(TEXT BLOCK begins)

PyTorch and Meta: over 90 percent effective training time through 40+ optimizations, MegaCache cuts PT2 compile time by 40 percent
Why it matters
Meta has published how it achieved over 90 percent Effective Training Time (ETT) for offline training of its recommendation models. The method includes more than 40 new optimizations in the PyTorch ecosystem, MegaCache which cuts PT2 compilation time by 40 percent, standalone model publishing saving 30 minutes per job, and async checkpointing. Improvements are open-sourced through PyTorch and TorchRec.
A team of 16 engineers at Meta, along with contributors from the PyTorch project, published on April 17, 2026 a detailed post on how they achieved over 90 percent Effective Training Time (ETT) for offline training of recommendation models by the end of 2025. The article is a joint work by Ruilin Chen, Yuzhen Huang, Hang Qi and others, and contains a list of 40+ concrete optimizations developed in the process.

(TEXT BLOCK ends)

WORK TO COMPLETE:
a) Mark each statement about the PyTorch and Meta training-time text yes or no, and quote the words that settle it. (i) MegaCache reduces PT2 compile time by 40 percent. (ii) The post came from a team of 12 engineers at Meta. (iii) The improvements were kept internal to Meta.
b) According to the PyTorch and Meta training-time text, how much time does standalone model publishing save per job?
c) Carry on the text about PyTorch and Meta's training time from its last sentence.
The items that follow have no connection to the text about PyTorch and Meta's training time.

(ENTRIES SHOWN begins)

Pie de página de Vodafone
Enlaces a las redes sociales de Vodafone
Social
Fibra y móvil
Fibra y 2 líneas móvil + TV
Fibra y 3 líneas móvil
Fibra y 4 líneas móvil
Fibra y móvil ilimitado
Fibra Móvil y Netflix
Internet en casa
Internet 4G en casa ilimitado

(ENTRIES SHOWN ends)

WRITTEN RESPONSES:
a)
(i) Yes: "MegaCache which cuts PT2 compilation time by 40 percent"
(ii) No: "A team of 16 engineers at Meta"
(iii) No: "Improvements are open-sourced through PyTorch and TorchRec."

b) 30 minutes per job.

c)
What ETT is and why it matters
Meta introduces a new metric — Effective Training Time (ETT%) — that measures what percentage of total end-to-end wall time actually goes toward productive training.
The formula is simple:
ETT% = 100% - Idleness% - Failure%
Meta breaks ETT into three sub-metrics:
- Time to Start — from hardware allocation to first batch consumption
- Time to Recover — how long restart and resume takes after failures
- Number of Failures — total number of infra-related interruptions
The reason this matters: the classic metric Model FLOPs Utilization (MFU) only measures efficiency within training, but ignores everything that happens before, between and after it. At scale, “in-between” phases become the dominant cost.
MegaCache: 40 percent less compilation
One of the main innovations is MegaCache — a consolidated caching system for PT2 (PyTorch 2.0) components:
- Inductor cache
- Triton bundler
- AOT Autograd
- Dynamo PGO
- Autotune settings
Meta merged them into a single cache that is built once and reused across subsequent jobs.
Result: ~40 percent reduction in average PT2 compile time by the end of 2025. Additional benefits include reduced demands on remote servers, faster model setup and more reliable startup for retried jobs.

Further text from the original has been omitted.